Israel continues to bar access to fishing areas beyond three nautical miles from the shore. In four separate incidents, Israeli naval forces opened ‘warning’ fire at Palestinian fishing boats, forcing them ashore.

Palestinian armed factions launched a number of rockets and mortar shells at southern Israel, including at military bases located along the border. There were no reported Israeli injuries or damage to property.

Restrictions on entry of major construction materials remain in place

Despite an overall increase in Gaza imports since the easing of the blockade (on 20 June 2010), the Israeli ban on the entry of construction materials continues, with the exception of materials for a small number of projects supervised by international organizations. The largest constraint in the implementation of these projects is a shortage of gravel, due to the limited capacity of the conveyer belt at the Karni Crossing, the only facility used for the transfer of this item. This has resulted in significant delays, despite the availability of other materials transferred through the Kerem Shalom Crossing.
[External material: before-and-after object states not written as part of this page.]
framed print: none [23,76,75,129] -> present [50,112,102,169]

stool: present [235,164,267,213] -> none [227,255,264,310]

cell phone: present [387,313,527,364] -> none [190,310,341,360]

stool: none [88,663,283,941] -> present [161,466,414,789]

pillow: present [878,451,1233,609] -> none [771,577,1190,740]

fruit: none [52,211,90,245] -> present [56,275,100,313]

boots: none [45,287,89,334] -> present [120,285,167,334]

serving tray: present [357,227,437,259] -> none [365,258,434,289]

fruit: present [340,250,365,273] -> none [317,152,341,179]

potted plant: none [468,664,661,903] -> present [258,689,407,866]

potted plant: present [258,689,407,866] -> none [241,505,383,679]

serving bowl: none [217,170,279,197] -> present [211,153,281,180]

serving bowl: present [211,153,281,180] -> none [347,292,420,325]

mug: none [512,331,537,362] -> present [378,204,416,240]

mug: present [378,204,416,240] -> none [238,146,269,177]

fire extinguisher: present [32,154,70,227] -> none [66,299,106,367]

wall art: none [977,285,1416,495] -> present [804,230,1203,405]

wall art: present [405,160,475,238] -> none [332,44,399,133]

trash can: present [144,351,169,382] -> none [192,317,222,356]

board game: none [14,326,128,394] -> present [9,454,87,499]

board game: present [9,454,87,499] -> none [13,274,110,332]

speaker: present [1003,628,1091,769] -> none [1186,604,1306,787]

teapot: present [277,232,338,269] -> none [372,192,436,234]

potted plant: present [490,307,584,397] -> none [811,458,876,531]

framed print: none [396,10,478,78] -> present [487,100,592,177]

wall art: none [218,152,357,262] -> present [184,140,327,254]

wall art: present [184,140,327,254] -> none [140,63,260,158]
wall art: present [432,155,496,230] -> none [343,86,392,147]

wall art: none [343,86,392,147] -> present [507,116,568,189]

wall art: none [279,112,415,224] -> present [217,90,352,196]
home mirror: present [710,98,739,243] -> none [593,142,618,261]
This week (24-30 October), a total of 985 truckloads entered Gaza, a decline of around 11 percent compared to the number of truckloads entering last week (1,104). This week's figure represents 35 percent of the weekly average of 2,807 truckloads that entered Gaza during the first five months of 2007 before the imposition of the blockade. Food items continue to make up the majority of goods entering Gaza (above 50 percent). Before the blockade, food items made up less than 20 percent of total imports.




Electricity production remains below demand

Fuel imports to operate the Gaza Power Plant (GPP) slightly increased this week compared to the previous period (2.0 vs. 1.88 million liters), representing only 60 percent of the weekly estimated amount of fuel needed to operate the plant at full capacity (80 MW). However, the total provision of electricity throughout the Gaza Strip is about 30 percent below the estimated daily demand of 300 MW. Only around 60 MW of power is produced by the GPP, 120 MW is purchased from Israel and 17 MW is purchased from Egypt, providing Gaza with less than 200 MW. This shortfall results in average daily power cuts of four to six hours.

These power cuts continue to affect daily life throughout the Gaza Strip, as well as the provision of essential services, including water supply, sewage treatment and removal, and the functioning of health services. Access to running water also continues to be a daily challenge for the population due to constant power cuts. 20 percent of Gazans living in areas including Gaza City, Rafah and Jabaliya, have access to running water only once every five days (six to eight hours); 50 percent have access once every four days (six hours); and 30 percent receive running water once every two days (six to eight hours).